Nous avons adressé un courrier au préfet, ainsi qu'au président de la collectivité territoriale, resté sans réponse jusqu'à présent. Je rappelle que la Fédération française du bâtiment compte 50 000 adhérents et plus d'un million d'employés sur l'ensemble de l'Hexagone. Nous avons trouvé dommage de ne pas avoir de réponse à notre proposition de sortie de crise qui était de sanctuariser les marchés pour nos petites entreprises avec un aménagement sur les charges afin que les entreprises aient une avance de démarrage. Aujourd'hui, nous sommes à la veille de dépôts de bilan en cascade lesquels coûteront une fortune à l'État (nous sommes en train de le quantifier avec un partenaire privé) ; nous souhaitons donc que soient étudiées nos propositions concernant ce redémarrage.
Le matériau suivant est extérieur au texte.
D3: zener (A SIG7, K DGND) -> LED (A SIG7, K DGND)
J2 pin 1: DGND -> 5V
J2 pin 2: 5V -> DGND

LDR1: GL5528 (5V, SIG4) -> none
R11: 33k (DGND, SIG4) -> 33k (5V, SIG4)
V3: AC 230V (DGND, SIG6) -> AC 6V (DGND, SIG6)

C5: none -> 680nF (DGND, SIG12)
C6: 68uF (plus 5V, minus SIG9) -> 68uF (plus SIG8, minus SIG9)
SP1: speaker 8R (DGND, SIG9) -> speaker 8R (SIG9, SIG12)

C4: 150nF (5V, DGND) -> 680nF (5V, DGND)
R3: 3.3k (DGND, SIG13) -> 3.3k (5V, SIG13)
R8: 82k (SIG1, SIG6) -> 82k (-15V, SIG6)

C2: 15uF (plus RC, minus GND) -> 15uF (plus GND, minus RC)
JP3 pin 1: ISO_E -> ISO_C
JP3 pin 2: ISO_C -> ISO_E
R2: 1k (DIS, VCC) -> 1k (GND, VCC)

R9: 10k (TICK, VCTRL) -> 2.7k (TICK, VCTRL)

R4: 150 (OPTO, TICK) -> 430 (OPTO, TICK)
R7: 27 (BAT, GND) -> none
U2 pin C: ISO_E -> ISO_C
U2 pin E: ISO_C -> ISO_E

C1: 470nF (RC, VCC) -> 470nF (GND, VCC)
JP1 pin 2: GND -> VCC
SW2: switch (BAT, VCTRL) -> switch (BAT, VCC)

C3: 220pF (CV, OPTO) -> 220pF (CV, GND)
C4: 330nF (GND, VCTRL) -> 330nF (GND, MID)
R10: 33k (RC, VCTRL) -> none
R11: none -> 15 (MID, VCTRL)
Un apport de 15 % si possible avant démarrage, ainsi qu'un accompagnement auprès des entreprises locales pour la mise en place d'un paiement direct des fournitures, permettraient qu'il n'y ait pas de mélange de comptes et de chantiers. Nous préconisons l'injection de 6 millions d'euros par l'État, au minimum, dans le secteur du BTP local pour relancer l'activité. Au regard de la situation actuelle de ce secteur à la Martinique, ce montant serait bien plus favorable qu'un montant cumulé de dépôts de bilan, de dettes accumulées, auquel il faudrait rajouter les indemnités de chômage, etc.

Concernant le redémarrage de l'activité, la FFB Martinique n'a pas été consultée, à notre grand étonnement. Des réunions étaient organisées sans que nous soyons invités alors que d'autres instances étaient conviées. Nous avons formulé des demandes au préfet de la Martinique qui ne nous a pas répondu. Quant au redémarrage, il se fait de façon désorganisée, car l'asphyxie était de plus en plus forte entre mars et avril. Certaines entreprises ont bafoué l'ordre d'arrêt, et d'autres ont recommencé à travailler. Les maîtres d'ouvrage rechignent à payer les surcoûts que nous avons estimés à 30 %. Sur l'Hexagone, ce surcoût a été évalué à 20 % mais nous avons rajouté les frais liés à notre insularité, les difficultés d'approvisionnement, etc. Par exemple, aujourd'hui vous perdez au minimum une heure dans chaque magasin d'approvisionnement pour pouvoir amener le matériel sur chantier. Un de nos adhérents a dû revoir complètement son dispositif de transport car il avait mis en place un système de minibus pour amener ses salariés sur chantier, ce qui n'est plus possible.

Une synthèse rapide des difficultés recensées - puisque je pense que mes collègues vont reprendre les mêmes axes - montre qu'il est indispensable de faciliter l'accès à la commande publique, de relever les niveaux de prix, de geler les charges sociales et fiscales (et arrêter immédiatement les poursuites), de relancer les travaux structurants à moyen et court termes et, enfin, d'essayer de peser sur les banques pour qu'elles ne soient plus aussi frileuses sur notre secteur d'activité.